DATA SHOWN section start
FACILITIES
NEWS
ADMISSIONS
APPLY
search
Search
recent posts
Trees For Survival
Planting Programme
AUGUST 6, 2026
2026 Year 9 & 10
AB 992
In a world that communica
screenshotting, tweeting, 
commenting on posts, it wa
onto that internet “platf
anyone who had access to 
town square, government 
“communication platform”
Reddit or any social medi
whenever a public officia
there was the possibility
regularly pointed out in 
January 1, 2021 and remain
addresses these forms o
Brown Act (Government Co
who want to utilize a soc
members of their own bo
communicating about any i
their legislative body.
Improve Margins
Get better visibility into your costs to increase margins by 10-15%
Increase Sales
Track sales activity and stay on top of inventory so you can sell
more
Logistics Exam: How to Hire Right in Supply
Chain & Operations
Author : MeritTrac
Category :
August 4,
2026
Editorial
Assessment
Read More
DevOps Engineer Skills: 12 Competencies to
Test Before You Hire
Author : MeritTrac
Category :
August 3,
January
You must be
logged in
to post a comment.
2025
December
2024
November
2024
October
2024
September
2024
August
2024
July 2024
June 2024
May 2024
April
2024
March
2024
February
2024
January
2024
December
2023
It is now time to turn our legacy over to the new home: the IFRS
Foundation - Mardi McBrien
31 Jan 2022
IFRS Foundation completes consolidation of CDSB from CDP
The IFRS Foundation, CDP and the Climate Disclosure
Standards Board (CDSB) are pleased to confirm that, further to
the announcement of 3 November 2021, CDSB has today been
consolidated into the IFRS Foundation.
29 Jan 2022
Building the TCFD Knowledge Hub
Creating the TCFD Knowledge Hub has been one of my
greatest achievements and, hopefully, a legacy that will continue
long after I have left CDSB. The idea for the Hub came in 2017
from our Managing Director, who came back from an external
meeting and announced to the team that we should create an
DATA SHOWN section end
INSTRUCTION: Set apart and copy each line of the records that holds the word "TCFD".

RESULT:
Building the TCFD Knowledge Hub
Creating the TCFD Knowledge Hub has been one of my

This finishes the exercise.